Career
Miss Lou appeared in her first Jamaican pantomime in 1943, playing opposite the late Ranny Williams. The two were to become a much-loved duo in Jamaican theatre.
Her first book date from the early '40s was devoted to poetry -- including Humorous Verses in Jamaican Dialect -- and she was a resident artist in 1945-1946 with the "Caribbean Carnival."
After World War II, her writing started to get wider distribution, and she began performing and lecturing about Jamaican culture and Jamaican music, in her homeland and subsequently in England and the United States, and her activities were further enhanced when she began recording for Folkways Records in the early '50s.

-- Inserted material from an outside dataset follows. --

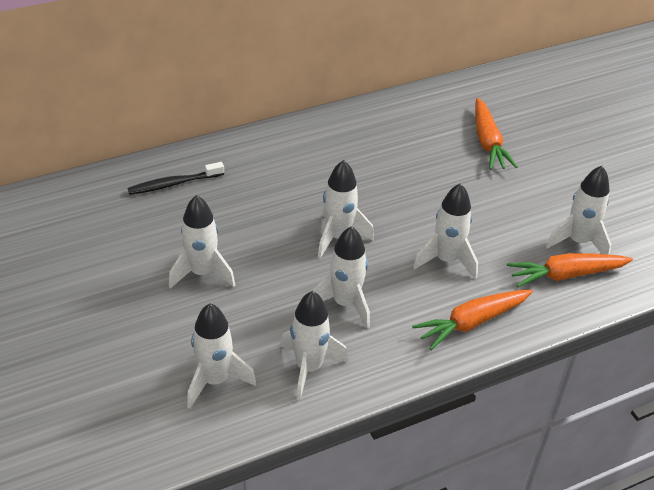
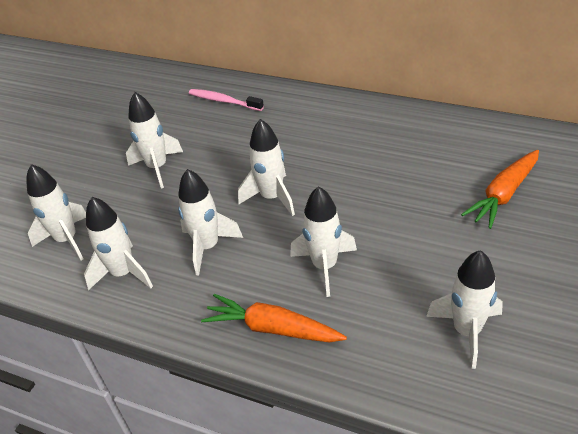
camera: 55 degrees right, 0 degrees up
black toothbrush [127,162,224,195] -> pink toothbrush [189,89,264,111]
orange carrot [507,253,633,287] -> none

Bennett was also featured on a show on the BBC and later had a program running for five years on station ZQI in Kingston. In later years her writing was more involved with poetry than music, although she kept her hand in the latter well into the 1970s and is one of the very few performing artists in the world who has recorded for both Folkways Records and Island Records.
Louise Bennett taught drama at the University of the West Indies Extra Mural Department and also at some other agencies.
The Independence Anthology of Jamaican Literature published in 1962 had a poem of hers which was placed alongside an Anancy story under the Miscellaneous section.
Jamaica Labrish which was released in 1966 was an instant best-seller and the book had its second impression in 1972.